Jean Harris Obituary
Jean S. Harris, who was convicted of killing the "Scarsdale Diet" doctor in 1980, died in an assisted-living facility in New Haven, Conn., Sunday.
She was 89.
Her death was confirmed by her son, James Harris .
The former headmistress of an exclusive girls school, Harris was arrested on March 10, 1980, for fatally shooting her lover, Dr. Herman Tarnower, a Westchester cardiologist who penned the best-selling "The Complete Scarsdale Medical Diet." The case , involving a love triangle, captivated the nation for more than a year, from Harris' arrest to her sentencing for second-degree murder on March 20, 1981.
Harris maintained the slaying was accidental and that she meant to shoot herself. Her supporters saw Tarnower as an emotionally abusive bachelor who was having an affair with his office assistant, Lynne Tryforos, a woman half his age, during much of his relationship with Harris.
After serving almost 12 years of a 15-year-to-life sentence, on Dec. 29, 1992, minutes before she was wheeled into open-heart surgery at the Westchester Medical Center, a gaunt and frightened Harris was told that then-Gov. Mario Cuomo had granted her bid for clemency for the murder.

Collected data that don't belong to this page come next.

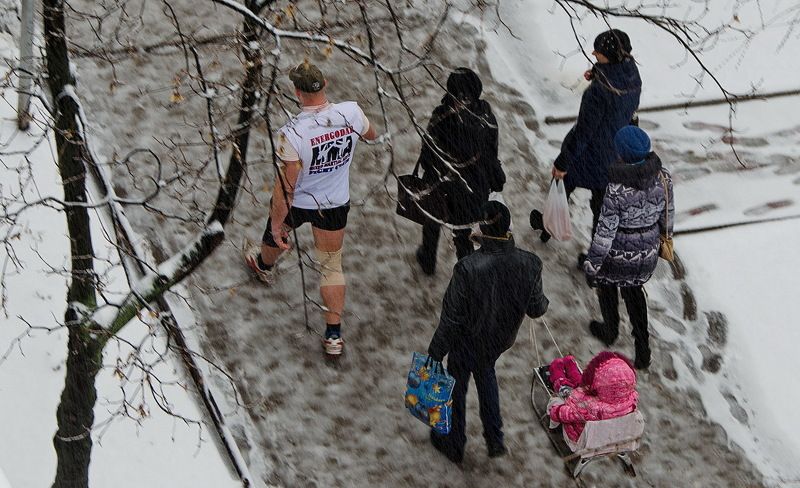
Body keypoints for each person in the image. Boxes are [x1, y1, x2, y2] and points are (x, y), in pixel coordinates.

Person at [244, 61, 377, 357]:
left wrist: (277, 225)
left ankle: (263, 266)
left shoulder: (292, 133)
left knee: (273, 238)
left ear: (297, 93)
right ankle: (333, 335)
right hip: (334, 203)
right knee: (331, 266)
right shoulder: (351, 112)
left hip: (301, 203)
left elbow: (286, 188)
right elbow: (372, 135)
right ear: (325, 83)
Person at [426, 201, 549, 463]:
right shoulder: (530, 264)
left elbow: (451, 317)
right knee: (486, 374)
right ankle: (495, 439)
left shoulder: (467, 268)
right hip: (498, 340)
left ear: (482, 229)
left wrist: (436, 351)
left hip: (465, 341)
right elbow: (537, 309)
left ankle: (453, 443)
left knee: (457, 388)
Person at [530, 29, 641, 251]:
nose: (593, 53)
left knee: (561, 183)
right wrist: (598, 72)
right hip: (615, 154)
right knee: (601, 208)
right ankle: (596, 254)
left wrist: (562, 163)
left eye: (598, 52)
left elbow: (584, 131)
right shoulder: (632, 76)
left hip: (590, 154)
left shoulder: (599, 92)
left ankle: (548, 226)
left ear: (610, 55)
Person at [582, 126, 674, 369]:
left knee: (607, 284)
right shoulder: (663, 177)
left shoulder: (615, 190)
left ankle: (610, 329)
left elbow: (604, 234)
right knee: (634, 292)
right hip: (646, 254)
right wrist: (658, 241)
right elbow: (668, 216)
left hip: (618, 255)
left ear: (621, 154)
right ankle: (643, 349)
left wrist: (592, 266)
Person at [415, 67, 506, 275]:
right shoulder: (486, 117)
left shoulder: (442, 115)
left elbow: (429, 152)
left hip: (442, 183)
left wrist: (431, 171)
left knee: (432, 221)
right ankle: (466, 278)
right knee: (463, 234)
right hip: (472, 187)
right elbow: (492, 153)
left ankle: (428, 259)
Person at [547, 351, 638, 448]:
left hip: (581, 440)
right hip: (607, 438)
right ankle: (570, 366)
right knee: (582, 384)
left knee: (561, 396)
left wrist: (556, 410)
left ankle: (553, 428)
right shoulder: (632, 400)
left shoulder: (589, 408)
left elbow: (560, 414)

Her doctors told her the news as she was being prepared for quadruple-bypass surgery following the second heart attack she had while being held at the Bedford Hills Correctional Facility. Cuomo had rejected two previous bids for clemency.
"She thought maybe someone had mixed up the message," Alice Lacey, head of the Jean Harris Defense Fund, told Newsday at the time of the surgery. "She had pretty much given up hope" for clemency.
LIFE BEHIND BARS
Cuomo said in a statement that he granted Harris clemency because of her work at Bedford Hills on behalf of fellow inmates and their children. Harris, former headmistress of the exclusive Madeira School for Girls in McLean, Va., created an organization called the Bedford Hills Children's Foundation to aid in the education of prisoners' children, and had taught classes for expectant mothers on parenting skills.

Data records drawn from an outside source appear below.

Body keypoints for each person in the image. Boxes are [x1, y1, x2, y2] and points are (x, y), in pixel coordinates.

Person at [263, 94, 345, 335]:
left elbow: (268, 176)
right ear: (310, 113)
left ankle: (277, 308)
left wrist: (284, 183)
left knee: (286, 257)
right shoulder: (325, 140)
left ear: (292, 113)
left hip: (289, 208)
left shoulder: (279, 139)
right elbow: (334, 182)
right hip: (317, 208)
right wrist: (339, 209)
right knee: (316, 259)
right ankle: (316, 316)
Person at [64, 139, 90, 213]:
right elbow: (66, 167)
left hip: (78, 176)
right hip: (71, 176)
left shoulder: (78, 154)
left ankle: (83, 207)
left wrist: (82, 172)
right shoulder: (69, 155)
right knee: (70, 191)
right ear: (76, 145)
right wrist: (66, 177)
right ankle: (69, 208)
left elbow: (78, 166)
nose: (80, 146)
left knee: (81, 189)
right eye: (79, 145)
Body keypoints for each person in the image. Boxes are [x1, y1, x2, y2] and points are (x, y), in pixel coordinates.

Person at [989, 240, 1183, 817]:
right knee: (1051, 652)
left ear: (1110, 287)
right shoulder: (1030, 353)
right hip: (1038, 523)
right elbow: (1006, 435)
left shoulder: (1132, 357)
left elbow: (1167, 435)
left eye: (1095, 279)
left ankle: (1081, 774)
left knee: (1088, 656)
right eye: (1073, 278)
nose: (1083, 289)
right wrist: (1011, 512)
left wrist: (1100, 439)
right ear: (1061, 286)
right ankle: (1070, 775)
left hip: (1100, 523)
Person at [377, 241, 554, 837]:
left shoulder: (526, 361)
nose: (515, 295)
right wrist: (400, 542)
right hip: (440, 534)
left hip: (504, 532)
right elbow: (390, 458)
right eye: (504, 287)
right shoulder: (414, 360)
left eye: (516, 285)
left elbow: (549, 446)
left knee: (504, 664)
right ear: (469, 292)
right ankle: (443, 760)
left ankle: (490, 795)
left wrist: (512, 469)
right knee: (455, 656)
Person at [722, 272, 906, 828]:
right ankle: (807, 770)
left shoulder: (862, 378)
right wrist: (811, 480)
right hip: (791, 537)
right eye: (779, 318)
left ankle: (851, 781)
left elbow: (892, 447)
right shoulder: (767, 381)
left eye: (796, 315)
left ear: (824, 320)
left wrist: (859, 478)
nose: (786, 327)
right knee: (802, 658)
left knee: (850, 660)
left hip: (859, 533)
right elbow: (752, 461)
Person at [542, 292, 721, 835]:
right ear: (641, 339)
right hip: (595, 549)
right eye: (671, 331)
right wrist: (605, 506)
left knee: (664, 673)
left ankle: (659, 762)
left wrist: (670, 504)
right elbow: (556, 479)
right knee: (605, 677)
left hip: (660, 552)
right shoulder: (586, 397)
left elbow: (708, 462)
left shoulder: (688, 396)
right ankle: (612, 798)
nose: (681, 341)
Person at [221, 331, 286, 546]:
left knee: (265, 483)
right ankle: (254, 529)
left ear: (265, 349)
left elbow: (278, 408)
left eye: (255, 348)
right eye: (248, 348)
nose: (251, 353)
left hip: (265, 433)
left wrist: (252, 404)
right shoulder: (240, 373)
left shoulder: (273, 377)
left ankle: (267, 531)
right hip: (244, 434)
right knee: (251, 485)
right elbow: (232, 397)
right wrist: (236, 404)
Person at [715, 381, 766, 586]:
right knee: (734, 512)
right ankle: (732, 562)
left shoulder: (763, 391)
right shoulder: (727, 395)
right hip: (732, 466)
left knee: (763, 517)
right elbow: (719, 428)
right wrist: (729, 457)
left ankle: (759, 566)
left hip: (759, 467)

Harris tutored inmates studying for their high school equivalency exams, worked with incarcerated mothers in the prison nursery and asked Westchester County residents to open their homes in the summers to the children of inmates so the kids could visit the prison.

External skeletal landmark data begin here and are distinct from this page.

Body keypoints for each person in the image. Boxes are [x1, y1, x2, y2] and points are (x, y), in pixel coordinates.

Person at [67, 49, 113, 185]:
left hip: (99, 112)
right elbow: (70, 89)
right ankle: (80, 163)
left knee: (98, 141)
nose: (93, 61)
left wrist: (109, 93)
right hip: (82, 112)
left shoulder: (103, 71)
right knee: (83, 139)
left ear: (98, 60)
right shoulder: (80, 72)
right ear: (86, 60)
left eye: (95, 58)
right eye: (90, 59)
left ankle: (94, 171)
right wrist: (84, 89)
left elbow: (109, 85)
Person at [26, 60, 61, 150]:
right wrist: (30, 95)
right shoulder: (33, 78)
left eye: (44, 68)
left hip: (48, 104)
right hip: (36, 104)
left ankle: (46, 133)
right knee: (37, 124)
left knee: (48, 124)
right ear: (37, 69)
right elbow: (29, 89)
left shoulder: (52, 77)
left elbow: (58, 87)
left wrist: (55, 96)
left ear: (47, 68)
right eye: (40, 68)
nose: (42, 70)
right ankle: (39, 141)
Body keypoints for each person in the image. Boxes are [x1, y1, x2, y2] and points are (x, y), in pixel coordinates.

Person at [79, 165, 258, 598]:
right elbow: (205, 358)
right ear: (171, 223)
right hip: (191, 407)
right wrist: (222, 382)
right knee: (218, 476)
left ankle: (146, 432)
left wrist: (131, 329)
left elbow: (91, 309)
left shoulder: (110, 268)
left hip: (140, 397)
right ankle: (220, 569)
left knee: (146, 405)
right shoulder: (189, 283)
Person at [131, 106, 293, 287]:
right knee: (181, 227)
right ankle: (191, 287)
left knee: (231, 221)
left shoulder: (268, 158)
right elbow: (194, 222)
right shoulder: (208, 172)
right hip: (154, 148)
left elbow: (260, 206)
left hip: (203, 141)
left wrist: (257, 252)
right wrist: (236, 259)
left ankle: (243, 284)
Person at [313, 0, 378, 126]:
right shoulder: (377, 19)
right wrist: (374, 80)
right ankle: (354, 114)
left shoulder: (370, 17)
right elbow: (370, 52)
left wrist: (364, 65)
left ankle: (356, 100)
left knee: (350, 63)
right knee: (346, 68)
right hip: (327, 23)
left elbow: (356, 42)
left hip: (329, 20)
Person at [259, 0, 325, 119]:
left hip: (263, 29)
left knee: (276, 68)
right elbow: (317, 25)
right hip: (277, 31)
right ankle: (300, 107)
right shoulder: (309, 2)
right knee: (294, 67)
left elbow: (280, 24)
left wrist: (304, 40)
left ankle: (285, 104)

Harris' case ignited a social debate over the status of women, with her defenders seeing her as symbolizing the plight of an aging and independent woman who was mistreated.
The case inspired two made-for-television movies, "The People vs. Jean Harris," which aired not long after her 1981 conviction, and "Mrs. Harris," which ran on HBO in 2006.
In her book, "My Third World," Harris wrote about her experiences, complaining about prison guards who shackled her when she was hospitalized for heart surgery and wouldn't allow her to use the toilet alone. She joked about two guards having to use their "combined IQs" to make a security decision and lamented the fact that they wouldn't allow her son to hand her a copy of The New York Times .
Born Jean Struven on April 27, 1923, she grew up in the Cleveland suburb of Shaker Heights , attended private schools, graduated magna cum laude from Smith College and married industrialist James Harris .
The couple lived in Grosse Pointe, Mich. , and had two sons. Harris also got her first job there, teaching first grade.
She and James Harris divorced in 1966. A few months later, the slender, blond, blue-eyed divorcee of 43 met Tarnower, 12 years her senior, at a party on Park Avenue in New York. They talked about marriage early in the relationship, but that never panned out, and Harris remained his lover.
In 1977, she left a sales administration job in New York to become headmistress of the Madeira School.
Weekends and vacations were spent with Tarnower, traveling or on his arm at social gatherings. She also earned a mention in the acknowledgments in his best-selling diet book for helping with research.
During her trial, the expensively dressed Harris came across as snobbish, arrogant and jealous of the younger woman who had replaced her as the principal object of Tarnower's attention.
"In Westchester, I always felt I was a woman in a pretty dress that went to dinner parties with Dr. Tarnower. In Washington, I was a woman in a pretty dress and a headmistress. I wasn't sure who I was, and it didn't seem to matter," Harris testified at her trial.
Besides her son James, Harris is survived by another son, David; a sister, Mary Lynch; a brother, Robert Struven; two grandchildren; and two great-grandchildren.
With The Associated Press
Published by The Record-Journal on Dec. 29, 2012.